### Activity
Copy out every line of the records in which "KRAUSE" can be found.

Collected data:
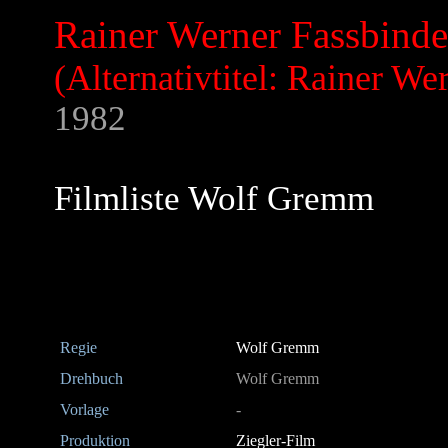
Rainer Werner Fassbinder
(Alternativtitel: Rainer We
1982
Filmliste Wolf Gremm
Regie
Wolf Gremm
Drehbuch
Wolf Gremm
Vorlage
-
Produktion
Ziegler-Film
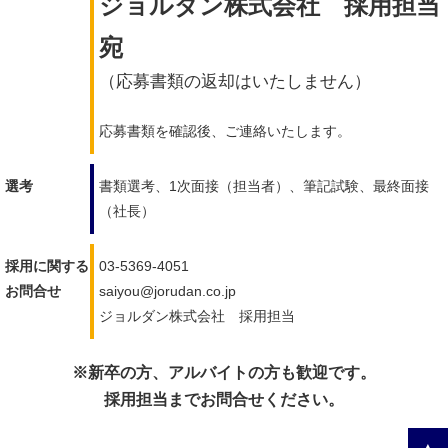
ジョルダン株式会社 採用担当
宛
（応募書類の返却はいたしません）
応募書類を確認後、ご連絡いたします。
選考
書類選考、1次面接（担当者）、筆記試験、最終面接
（社長）
採用に関する
03-5369-4051
お問合せ
saiyou@jorudan.co.jp
ジョルダン株式会社 採用担当
※新卒の方、アルバイトの方も歓迎です。
採用担当までお問合せください。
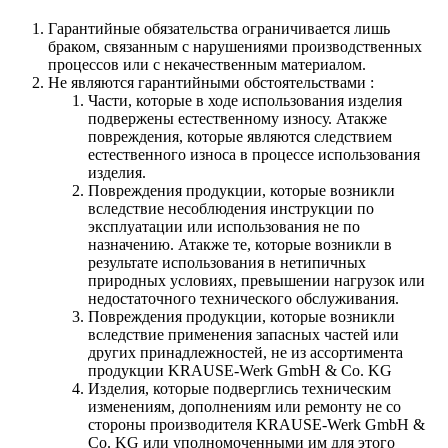
Гарантийные обязательства
ограничивается лишь
браком, связанным с нарушениями производственных
процессов или с некачественным материалом.
Не являются гарантийными обстоятельствами :
Части, которые в ходе использования изделия
подвержены естественному износу. Атакже
повреждения, которые являются следствием
естественного износа в процессе использования
изделия.
Повреждения продукции, которые возникли
вследствие несоблюдения инструкции по
эксплуатации или использования не по
назначению. Атакже те, которые возникли в
результате использования в нетипичных
природных условиях, превышении нагрузок или
недостаточного технического обслуживания.
Повреждения продукции, которые возникли
вследствие применения запасных частей или
других принадлежностей, не из ассортимента
продукции KRAUSE-Werk GmbH & Со. KG
Изделия, которые подверглись техническим
изменениям, дополнениям или ремонту не со
стороны производителя KRAUSE-Werk GmbH &
Со. KG или уполномоченными им для этого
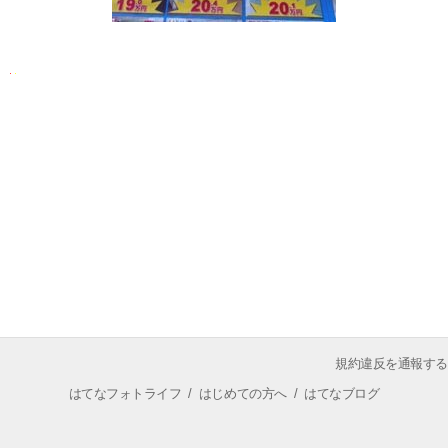
規約違反を通報する
はてなフォトライフ
/
はじめての方へ
/
はてなブログ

### Output below
продукции KRAUSE-Werk GmbH & Со. KG
стороны производителя KRAUSE-Werk GmbH &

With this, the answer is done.